# Instructions for the task:
Format every line of the records below as a numbered list, skipping blank lines. Omit the pictures from your answer.

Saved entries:
::::
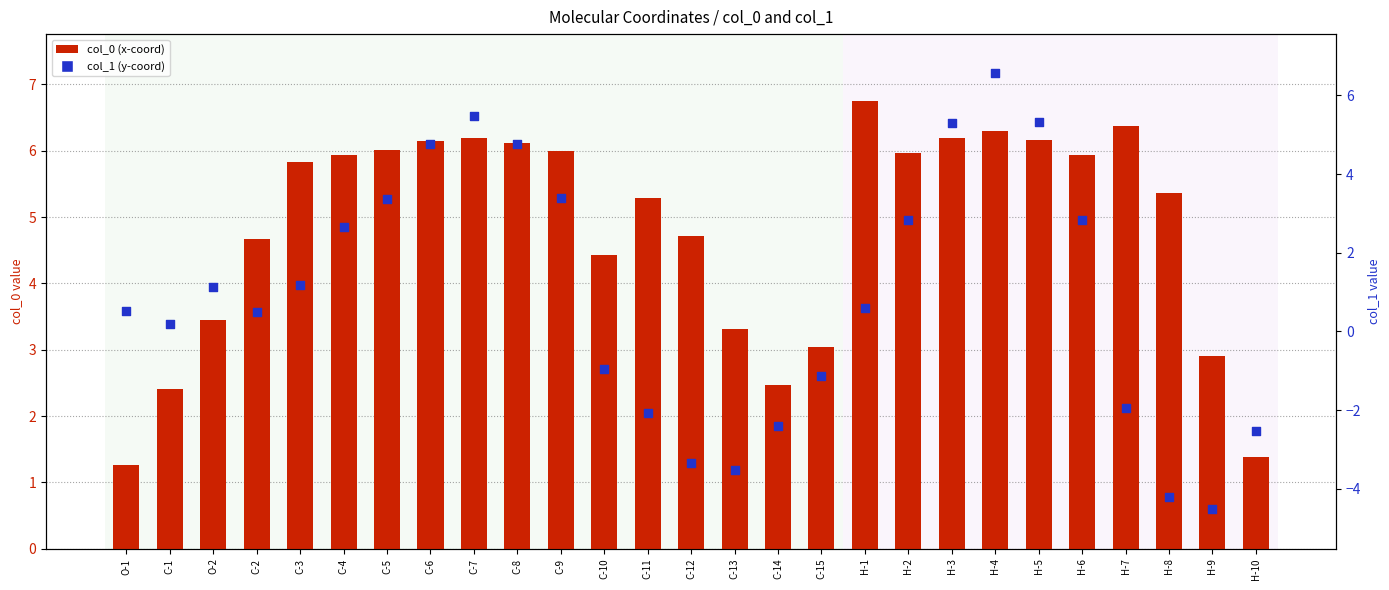

Is the value of col_1 (y-coord) at H-5 greater than the value of col_0 (x-coord) at H-1?

No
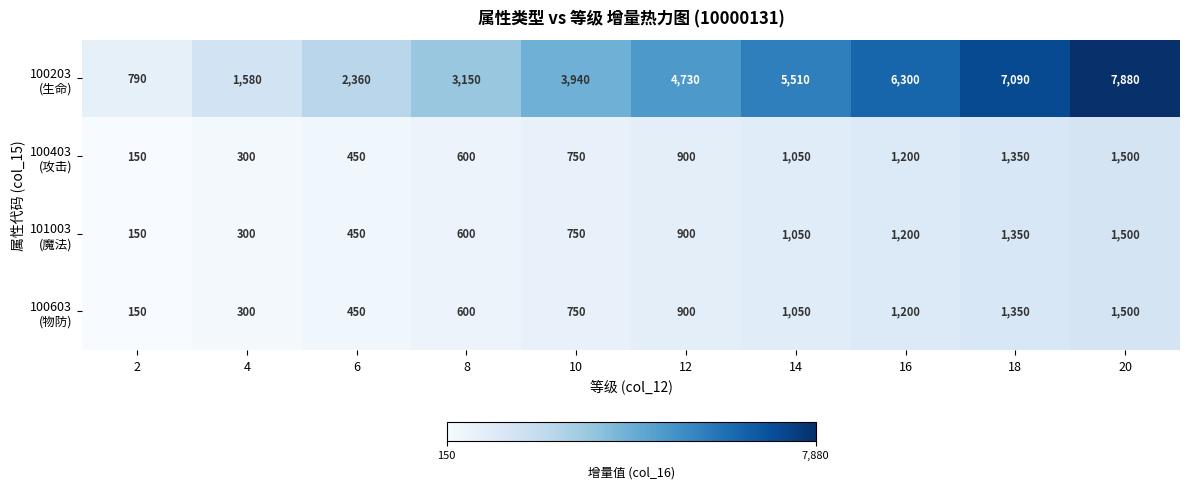

At how many categories does at least one series exceed 7310?

1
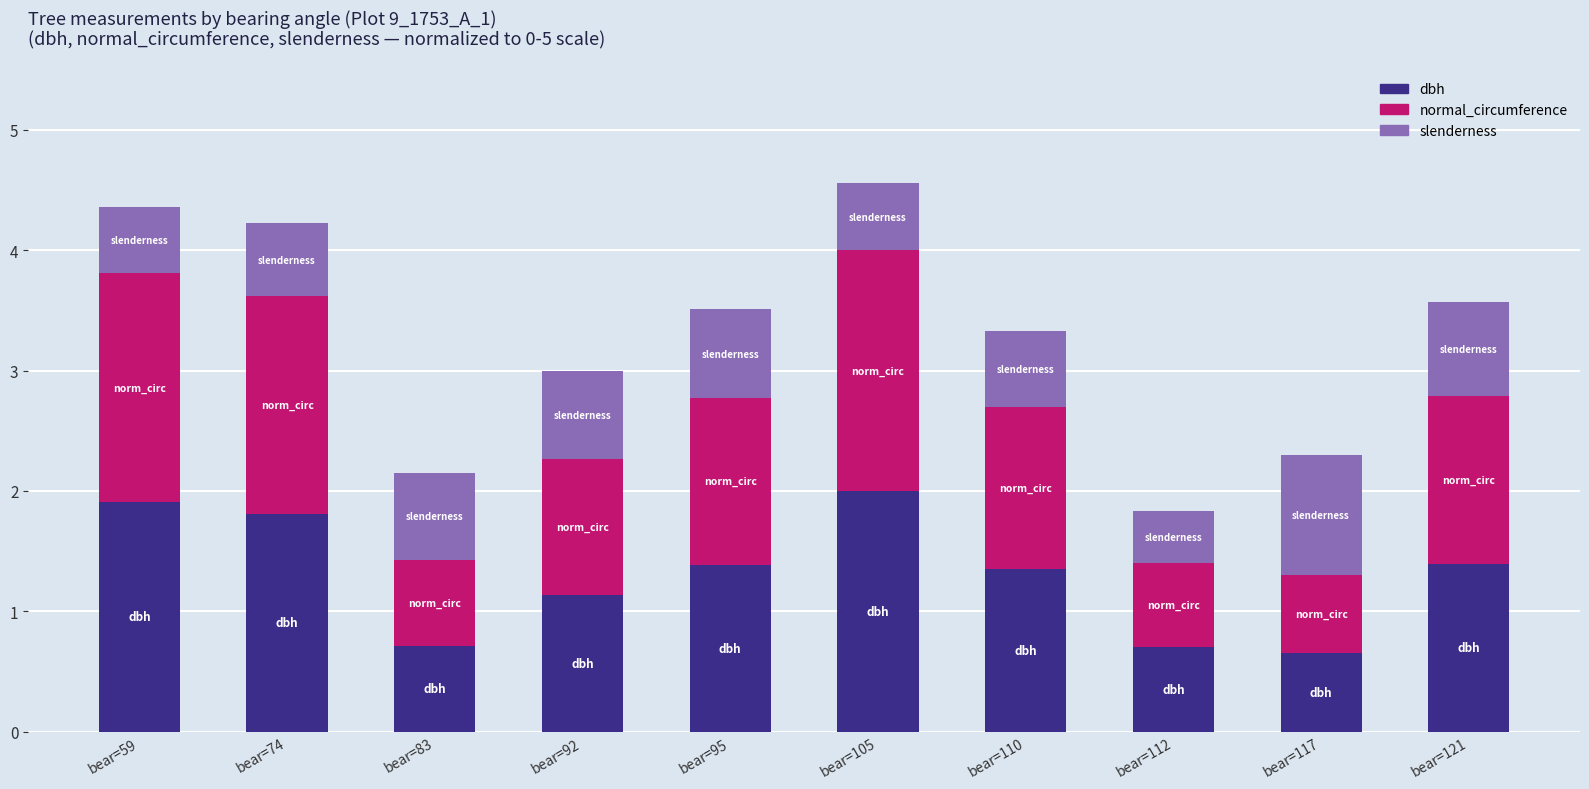

The value of dbh at bear=74 is 1.8. True or false?

True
::::
# Response box:
1. Is the value of col_1 (y-coord) at H-5 greater than the value of col_0 (x-coord) at H-1?
2. No
3. At how many categories does at least one series exceed 7310?
4. 1
5. The value of dbh at bear=74 is 1.8. True or false?
6. True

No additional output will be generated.